How to Write an Unreliable Narrator
Decide whether your narrator knows they're unreliable
This is the first and most important decision. A self-aware liar (like Amy Dunne) requires a different technique than a self-deceived character (like Stevens). The liar controls the narrative deliberately; the self-deceived narrator reveals themselves through gaps and inconsistencies they don't notice. Both are powerful — but they require entirely different craft approaches.
Plant the clues
The unreliable narrator works because attentive readers can see through them — if the writer has done the work. On re-read, the clues should be visible and even obvious. Plant contradictions, evasions, moments where the narration doesn't quite add up. The reader who spots them feels rewarded. The reader who misses them still gets a good story — just a different one.

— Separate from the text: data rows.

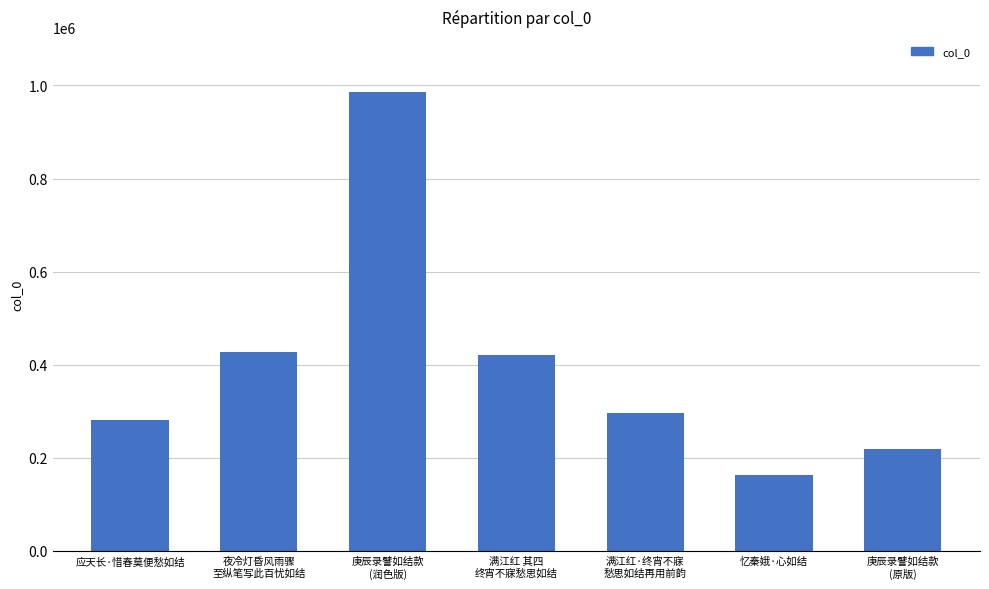

Reading right to left, list all the values displayed in this chart.

庚辰录譬如结款
(原版)=219625	忆秦娥·心如结=162404	满江红·终宵不寐
愁思如结再用前韵=296506	满江红 其四
终宵不寐愁思如结=420644	庚辰录譬如结款
(润色版)=985841	夜冷灯昏风雨骤
至纵笔写此百忧如结=428433	应天长·惜春莫便愁如结=282015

Use the gap between what the narrator says and what they show
The most elegant technique for unreliable narration is the gap between telling and showing. A narrator who tells us they are calm while describing their hands shaking is showing us the truth through their own words. A narrator who insists a character is unimportant but keeps returning to them reveals their true feelings. The narrator's body and actions betray the narrator's words.
Choose the right type of unreliability for your story's theme
Self-deception is perfect for stories about memory, regret, and the stories we tell ourselves to survive. Lying works best in thrillers and psychological suspense, where the reveal reframes everything. Naivety suits coming-of-age narratives and stories about innocence encountering corruption. The type of unreliability should serve the story's central question.
Unreliable Narrator vs Dramatic Irony
Dramatic irony occurs when the audience knows something a character doesn't — the gap between character knowledge and audience knowledge creates tension. The unreliable narrator is different: the reader suspects the narrator is wrong, but can't be certain. The unreliable narrator creates a kind of sustained dramatic irony that lasts the whole novel — not "the audience knows X and the character doesn't," but "the audience suspects the narrator is lying or mistaken, and has to decide what to believe."
This uncertainty is the source of the unreliable narrator's power. It puts the reader in an active interpretive role — not just receiving the story, but constructing it. The reader becomes a detective, a juror, an analyst. That engagement is what makes the technique so durable across literary history.